澳洲牛肉關稅加徵 55%:一堂貿易保障措施與供應鏈經濟學課
China's Ministry of Commerce announced on June 19, 2026 that an additional 55% tariff will be imposed on Australian beef imports starting June 20, after the cumulative import volume reached 100% of the safeguard trigger quantity specified in MOFCOM Announcement No. 87 of 2025.
The announcement is procedural and follows WTO-consistent safeguard rules. But the economic implications reach further: Australian beef accounts for a significant share of China's imported beef market, and the price gap between imported and domestic beef has been a persistent source of tension for domestic ranchers.
Knowledge point: how trade safeguards actually work
A safeguard measure is different from an anti-dumping duty.
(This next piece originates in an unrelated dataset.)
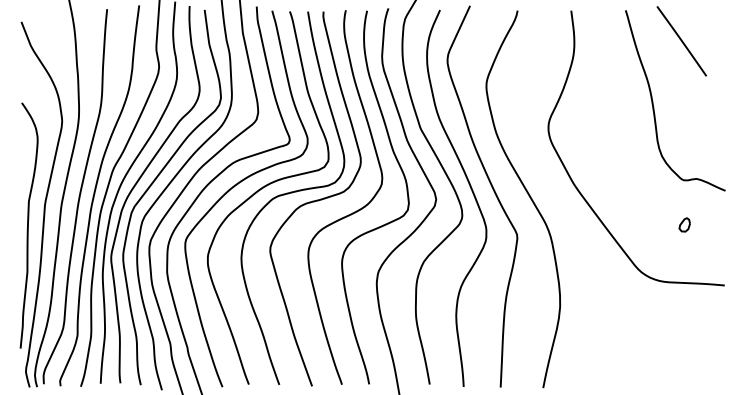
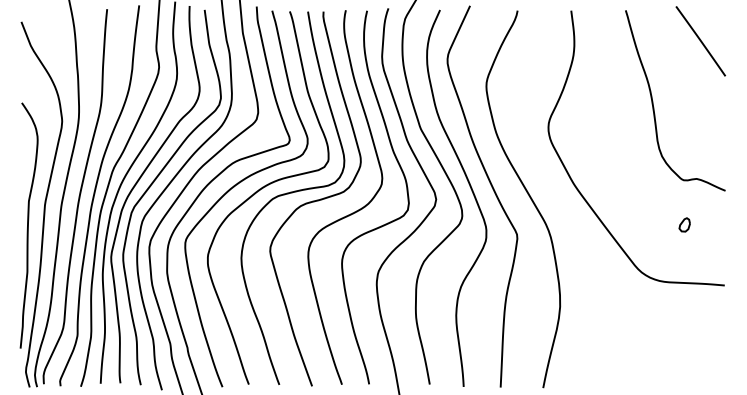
line at (681, 41) position: (681, 41) -> (700, 41)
It is not about punishing unfair trade — it is a temporary relief valve. When imports surge and cause or threaten serious injury to a domestic industry, WTO rules permit a member to raise tariffs above bound rates for a limited period.
The key mechanism here: China set a volume-based trigger. Once Australian beef imports crossed that threshold, the additional tariff became automatic. This design reduces discretion, increases predictability, and gives exporters a clear signal about when costs will rise.
What it means for supply chains
The immediate effect is a cost increase for importers and downstream buyers — restaurants, food processors, and retail chains that rely on Australian beef. Some will absorb the cost; others will switch to alternative sources (Brazil, Argentina, New Zealand) or shift toward domestic supply.
The knowledge takeaway: trade policy instruments are not just abstract diplomatic tools. They reshape procurement decisions, cold-chain logistics, and consumer prices within weeks. Understanding safeguards helps businesses anticipate cost shocks and diversify supply before triggers fire.